The notion probably would have remained
dormant if I hadn't found myself in London two years later while the Festival at the Royal
Court was actually taking place. It was my first opportunity to see what I had only read
about for so many years, and it was an experience so moving and exhilarating that I
returned to the council with renewed vigor. I wrote to Robert Cushman, the Observer's
theatre critic, to find out exactly how the event was organized, and asked Ruth Goetz, a
council-member who lived in London at the time, to do some detective work at the Court.
She came up with the key to it all: a fellow named Gerald Chapman.

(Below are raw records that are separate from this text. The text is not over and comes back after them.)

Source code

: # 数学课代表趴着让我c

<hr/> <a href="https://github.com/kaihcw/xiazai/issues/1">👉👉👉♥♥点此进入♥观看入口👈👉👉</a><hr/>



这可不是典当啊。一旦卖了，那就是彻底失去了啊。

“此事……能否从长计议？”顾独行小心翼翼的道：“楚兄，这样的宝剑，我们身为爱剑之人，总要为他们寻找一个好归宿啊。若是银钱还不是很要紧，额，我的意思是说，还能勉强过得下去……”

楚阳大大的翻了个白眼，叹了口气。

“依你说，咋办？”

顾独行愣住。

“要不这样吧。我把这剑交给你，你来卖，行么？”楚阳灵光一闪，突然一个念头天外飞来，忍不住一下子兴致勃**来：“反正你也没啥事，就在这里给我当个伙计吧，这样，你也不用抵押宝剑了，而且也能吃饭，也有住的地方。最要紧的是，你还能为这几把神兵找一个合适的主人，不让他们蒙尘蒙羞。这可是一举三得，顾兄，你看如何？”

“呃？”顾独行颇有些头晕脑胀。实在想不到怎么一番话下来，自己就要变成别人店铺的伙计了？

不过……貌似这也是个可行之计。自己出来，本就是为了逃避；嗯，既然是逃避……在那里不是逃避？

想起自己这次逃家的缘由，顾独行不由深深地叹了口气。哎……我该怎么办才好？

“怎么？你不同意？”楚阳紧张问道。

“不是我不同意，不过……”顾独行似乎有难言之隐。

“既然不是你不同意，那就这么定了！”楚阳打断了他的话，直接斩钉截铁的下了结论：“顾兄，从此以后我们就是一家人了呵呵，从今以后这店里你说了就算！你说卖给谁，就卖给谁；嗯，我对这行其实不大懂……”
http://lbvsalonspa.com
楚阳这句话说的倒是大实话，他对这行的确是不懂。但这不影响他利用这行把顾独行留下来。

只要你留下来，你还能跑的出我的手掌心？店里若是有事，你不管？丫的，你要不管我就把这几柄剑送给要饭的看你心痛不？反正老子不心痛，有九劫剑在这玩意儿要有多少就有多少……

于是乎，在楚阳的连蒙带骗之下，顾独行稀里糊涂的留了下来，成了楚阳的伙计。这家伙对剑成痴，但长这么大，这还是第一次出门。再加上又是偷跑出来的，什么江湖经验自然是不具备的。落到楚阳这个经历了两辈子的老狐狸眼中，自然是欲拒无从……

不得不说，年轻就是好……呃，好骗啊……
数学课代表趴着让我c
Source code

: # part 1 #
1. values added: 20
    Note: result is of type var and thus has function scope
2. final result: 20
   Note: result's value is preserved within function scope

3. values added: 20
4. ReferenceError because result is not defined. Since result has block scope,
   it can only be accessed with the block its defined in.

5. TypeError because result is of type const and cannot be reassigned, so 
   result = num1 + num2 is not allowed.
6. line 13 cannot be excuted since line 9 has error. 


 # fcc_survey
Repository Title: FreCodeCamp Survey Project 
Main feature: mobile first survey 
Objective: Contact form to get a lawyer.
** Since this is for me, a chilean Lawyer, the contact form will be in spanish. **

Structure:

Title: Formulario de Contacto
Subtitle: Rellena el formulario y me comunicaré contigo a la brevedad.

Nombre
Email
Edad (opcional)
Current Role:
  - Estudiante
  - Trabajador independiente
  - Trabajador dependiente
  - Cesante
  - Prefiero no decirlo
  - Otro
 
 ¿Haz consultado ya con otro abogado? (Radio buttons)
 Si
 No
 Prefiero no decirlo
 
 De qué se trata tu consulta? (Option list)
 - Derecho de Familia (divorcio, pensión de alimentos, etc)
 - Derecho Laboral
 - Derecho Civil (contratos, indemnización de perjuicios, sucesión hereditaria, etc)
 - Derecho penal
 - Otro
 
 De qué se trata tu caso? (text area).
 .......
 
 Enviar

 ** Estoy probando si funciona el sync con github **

I went to England to
meet him; in 1980 he come to work for the Guild and created the program, which, with a few
revisions, remains to this day.
Our highest hopes were realized. The
first American Young Playwrights Festival was as moving and exhilarating as the Royal
Courts, and even more encouraging: in their best years, the Court had received
between three and four hundred manuscripts, and these from all over England. Our
competition was publicized in New York and a few scattered outlying districts, yet we
received over 700 from 35 states. I had always assumed that the literacy level of
Britains young people was higher than ours. I was wrong.
Today, we receive as many
as 1500 plays from all fifty states. Furthermore, we discovered on our 10th
anniversary that more than 80 percent of our winners were still actively writing plays. To
pick just two, there is Jonathan Marc Sherman, whose 1988 entry, Women and Wallace
(written when he was 18) was produced for television by PBS; and Kenneth
Lonergan, who was
one of our winners in 1982 and whose plays This Is Our Youth, The Waverly Gallery, and
Lobby Hero have been widely acclaimed, and whose screenplay for You Can Count
on Me (which he directed) was nominated for an Academy Award.
I am happy to say that YPI is now in its
24th year, under the direction of Artistic Director Sheri Goldhirsch, our
chairman, Alfred Uhry, and our president, Janet Brenner Maltby. We can take heart in
the fact that there are hundreds of young writers around who have not been totally
persuaded that television and sit-coms and formless movies and their innumerable (though
often numbered) spin-offs represent the state of the narrative art. Our high hopes for the
future, and your support, bolsters them. Thank you for your interest in their work.